▶ **SOURCE TEXT**
▼▼▼
How do clinical features vary in differing types of skin?
Darker or grey skin changes, rather than redness, may feature in more pigmented skin types.
What are the complications of topical corticosteroid withdrawal?
- Intense itching and sleep disturbance.
- Flare of pre-treatment skin disorder, particularly atopic dermatitis.
- Secondary cutaneous infection.
- Depression/anxiety (26%).
- Suicidal ideation (16%) from prolonged debilitation.
- Use of non-conventional therapies.
- Steroid phobia for future treatments.
How is topical corticosteroid withdrawal diagnosed?
There is a lack of consensus on diagnostic criteria for topical corticosteroid withdrawal however, in recent literature, the key features are:
- Frequent and prolonged topical steroid use on the area of initial eruption
- Frequent and prolonged topical steroid use on the facial or genital region
- Burning or itch
- Confluent redness (erythema) within days to weeks of topical steroid cessation
- Frequently associated with:
- History of atopy, especially atopic dermatitis
- History of oral prednisone use for skin symptoms
- Skin sensitivity
- Excessive skin exfoliation (shedding)
- Oozing skin
- Swelling (oedema), especially of the eyelids or ankles
- ‘Elephant wrinkles’ of the posterior elbows and anterior knees (extensors)
- Red sleeve sign.
One of the challenges is determining whether the skin reaction observed is due to the stopping of topical corticosteroids, or a worsening of the underlying skin disease for which the steroids were prescribed.
▲▲▲
Plain-text document sources:
▼▼▼
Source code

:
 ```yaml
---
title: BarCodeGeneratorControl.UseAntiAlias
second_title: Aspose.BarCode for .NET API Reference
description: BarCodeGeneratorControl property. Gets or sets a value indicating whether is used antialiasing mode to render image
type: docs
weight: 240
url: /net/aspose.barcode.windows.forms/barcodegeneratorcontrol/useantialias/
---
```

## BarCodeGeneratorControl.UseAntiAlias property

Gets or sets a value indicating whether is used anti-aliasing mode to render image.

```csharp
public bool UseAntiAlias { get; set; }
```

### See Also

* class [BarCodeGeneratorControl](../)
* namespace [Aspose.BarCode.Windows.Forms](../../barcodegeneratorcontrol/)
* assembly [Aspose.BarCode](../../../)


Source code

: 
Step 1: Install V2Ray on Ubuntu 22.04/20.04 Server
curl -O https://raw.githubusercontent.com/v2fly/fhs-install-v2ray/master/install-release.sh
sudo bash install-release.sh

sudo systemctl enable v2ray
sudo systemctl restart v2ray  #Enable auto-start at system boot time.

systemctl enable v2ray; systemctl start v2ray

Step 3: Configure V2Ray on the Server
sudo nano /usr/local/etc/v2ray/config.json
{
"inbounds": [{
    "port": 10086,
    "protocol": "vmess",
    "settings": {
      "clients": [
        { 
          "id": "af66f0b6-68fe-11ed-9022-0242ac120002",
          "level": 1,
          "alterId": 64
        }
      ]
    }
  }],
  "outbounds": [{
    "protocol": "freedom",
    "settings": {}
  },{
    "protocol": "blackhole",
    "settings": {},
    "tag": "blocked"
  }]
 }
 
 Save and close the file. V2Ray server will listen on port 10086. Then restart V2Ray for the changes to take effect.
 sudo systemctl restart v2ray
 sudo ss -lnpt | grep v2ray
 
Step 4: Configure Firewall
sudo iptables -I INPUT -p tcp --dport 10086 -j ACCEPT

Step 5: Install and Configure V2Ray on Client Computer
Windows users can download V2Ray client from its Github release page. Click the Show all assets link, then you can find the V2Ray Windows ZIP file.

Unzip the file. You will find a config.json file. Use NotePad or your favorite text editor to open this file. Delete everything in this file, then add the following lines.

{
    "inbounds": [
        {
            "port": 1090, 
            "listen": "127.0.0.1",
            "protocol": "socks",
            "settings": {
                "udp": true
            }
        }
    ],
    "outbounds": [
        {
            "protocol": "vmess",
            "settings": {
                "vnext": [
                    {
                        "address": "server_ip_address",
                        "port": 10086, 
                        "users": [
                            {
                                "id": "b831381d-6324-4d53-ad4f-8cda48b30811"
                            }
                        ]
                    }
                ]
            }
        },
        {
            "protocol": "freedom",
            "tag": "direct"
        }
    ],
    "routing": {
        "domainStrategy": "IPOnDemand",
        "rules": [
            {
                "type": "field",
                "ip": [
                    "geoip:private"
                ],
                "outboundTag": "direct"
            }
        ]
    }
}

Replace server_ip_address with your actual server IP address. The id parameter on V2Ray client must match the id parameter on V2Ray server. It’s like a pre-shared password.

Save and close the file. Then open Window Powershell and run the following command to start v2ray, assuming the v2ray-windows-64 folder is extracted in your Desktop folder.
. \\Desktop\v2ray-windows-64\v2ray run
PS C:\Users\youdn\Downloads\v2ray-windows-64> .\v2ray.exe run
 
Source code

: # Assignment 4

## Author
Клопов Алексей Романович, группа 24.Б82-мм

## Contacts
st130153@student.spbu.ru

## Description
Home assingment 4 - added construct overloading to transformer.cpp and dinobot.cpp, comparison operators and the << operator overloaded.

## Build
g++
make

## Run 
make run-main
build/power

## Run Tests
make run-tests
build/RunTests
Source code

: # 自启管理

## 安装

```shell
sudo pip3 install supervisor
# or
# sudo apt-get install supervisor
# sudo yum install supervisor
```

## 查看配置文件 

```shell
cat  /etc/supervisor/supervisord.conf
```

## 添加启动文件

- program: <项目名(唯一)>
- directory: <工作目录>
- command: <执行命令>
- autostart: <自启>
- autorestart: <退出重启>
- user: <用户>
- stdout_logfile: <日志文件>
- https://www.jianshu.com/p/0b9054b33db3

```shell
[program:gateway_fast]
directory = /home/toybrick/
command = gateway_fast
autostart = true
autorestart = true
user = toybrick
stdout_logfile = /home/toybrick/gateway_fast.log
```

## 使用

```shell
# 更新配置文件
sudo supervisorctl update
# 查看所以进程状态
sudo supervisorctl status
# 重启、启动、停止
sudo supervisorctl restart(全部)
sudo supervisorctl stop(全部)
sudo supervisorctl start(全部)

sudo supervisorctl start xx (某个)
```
▲▲▲
▶ **TASK TO CARRY OUT**
Reproduce the passage on topical corticosteroid withdrawal verbatim from "What are the" up to and including "of non-conventional therapies.".

▶ **OUTPUT FOR THIS EXERCISE**
What are the complications of topical corticosteroid withdrawal?
- Intense itching and sleep disturbance.
- Flare of pre-treatment skin disorder, particularly atopic dermatitis.
- Secondary cutaneous infection.
- Depression/anxiety (26%).
- Suicidal ideation (16%) from prolonged debilitation.
- Use of non-conventional therapies.